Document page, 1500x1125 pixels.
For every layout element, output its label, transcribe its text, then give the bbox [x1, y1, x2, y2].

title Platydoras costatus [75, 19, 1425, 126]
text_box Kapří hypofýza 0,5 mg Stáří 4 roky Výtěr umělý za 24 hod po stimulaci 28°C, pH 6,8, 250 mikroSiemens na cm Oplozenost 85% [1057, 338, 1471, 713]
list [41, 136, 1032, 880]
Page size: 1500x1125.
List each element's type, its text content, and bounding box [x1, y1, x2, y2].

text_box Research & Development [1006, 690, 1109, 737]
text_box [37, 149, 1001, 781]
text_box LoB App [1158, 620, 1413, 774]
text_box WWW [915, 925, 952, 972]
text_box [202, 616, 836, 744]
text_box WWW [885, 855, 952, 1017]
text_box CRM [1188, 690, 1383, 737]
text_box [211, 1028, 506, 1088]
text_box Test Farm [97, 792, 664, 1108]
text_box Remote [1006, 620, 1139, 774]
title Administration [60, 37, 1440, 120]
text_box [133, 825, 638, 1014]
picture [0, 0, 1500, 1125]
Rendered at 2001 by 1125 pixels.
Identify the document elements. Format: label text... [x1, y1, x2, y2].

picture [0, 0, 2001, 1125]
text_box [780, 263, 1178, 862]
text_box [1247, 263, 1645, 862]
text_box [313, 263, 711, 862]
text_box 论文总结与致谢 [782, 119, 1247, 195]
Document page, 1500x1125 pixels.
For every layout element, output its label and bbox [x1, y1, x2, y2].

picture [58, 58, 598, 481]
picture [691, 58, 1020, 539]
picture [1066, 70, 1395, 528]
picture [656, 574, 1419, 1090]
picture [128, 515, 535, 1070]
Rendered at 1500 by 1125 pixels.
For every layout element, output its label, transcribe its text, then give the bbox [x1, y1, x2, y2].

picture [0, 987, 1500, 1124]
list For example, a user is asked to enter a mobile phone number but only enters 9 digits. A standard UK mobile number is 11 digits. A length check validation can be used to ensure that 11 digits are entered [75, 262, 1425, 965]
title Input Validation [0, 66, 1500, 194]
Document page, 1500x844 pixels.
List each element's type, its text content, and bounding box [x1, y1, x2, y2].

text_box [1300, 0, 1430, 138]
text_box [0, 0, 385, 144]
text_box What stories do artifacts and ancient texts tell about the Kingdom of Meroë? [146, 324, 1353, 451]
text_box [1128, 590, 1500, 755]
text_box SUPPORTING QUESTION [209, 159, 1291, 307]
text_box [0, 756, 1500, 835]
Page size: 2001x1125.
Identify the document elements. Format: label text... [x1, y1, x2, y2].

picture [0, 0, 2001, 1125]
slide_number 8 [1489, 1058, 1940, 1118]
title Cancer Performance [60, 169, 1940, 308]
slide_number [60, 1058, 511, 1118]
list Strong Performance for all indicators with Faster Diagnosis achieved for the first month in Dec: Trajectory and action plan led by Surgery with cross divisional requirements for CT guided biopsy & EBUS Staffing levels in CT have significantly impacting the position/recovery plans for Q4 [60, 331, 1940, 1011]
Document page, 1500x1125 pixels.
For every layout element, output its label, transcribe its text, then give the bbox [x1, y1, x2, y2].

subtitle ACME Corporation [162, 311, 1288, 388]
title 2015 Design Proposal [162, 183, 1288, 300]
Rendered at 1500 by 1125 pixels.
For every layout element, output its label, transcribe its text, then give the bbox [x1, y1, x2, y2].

◆ YOUR TASK: In the listing above, find the line with "list [41, 136, 1032, 880]" and the line with "text_box [1247, 263, 1645, 862]", then reproduce both and every line between them exactly.

◆ SOLUTION TO THIS PROBLEM:
list [41, 136, 1032, 880]
Page size: 1500x1125.
List each element's type, its text content, and bounding box [x1, y1, x2, y2].

text_box Research & Development [1006, 690, 1109, 737]
text_box [37, 149, 1001, 781]
text_box LoB App [1158, 620, 1413, 774]
text_box WWW [915, 925, 952, 972]
text_box [202, 616, 836, 744]
text_box WWW [885, 855, 952, 1017]
text_box CRM [1188, 690, 1383, 737]
text_box [211, 1028, 506, 1088]
text_box Test Farm [97, 792, 664, 1108]
text_box Remote [1006, 620, 1139, 774]
title Administration [60, 37, 1440, 120]
text_box [133, 825, 638, 1014]
picture [0, 0, 1500, 1125]
Rendered at 2001 by 1125 pixels.
Identify the document elements. Format: label text... [x1, y1, x2, y2].

picture [0, 0, 2001, 1125]
text_box [780, 263, 1178, 862]
text_box [1247, 263, 1645, 862]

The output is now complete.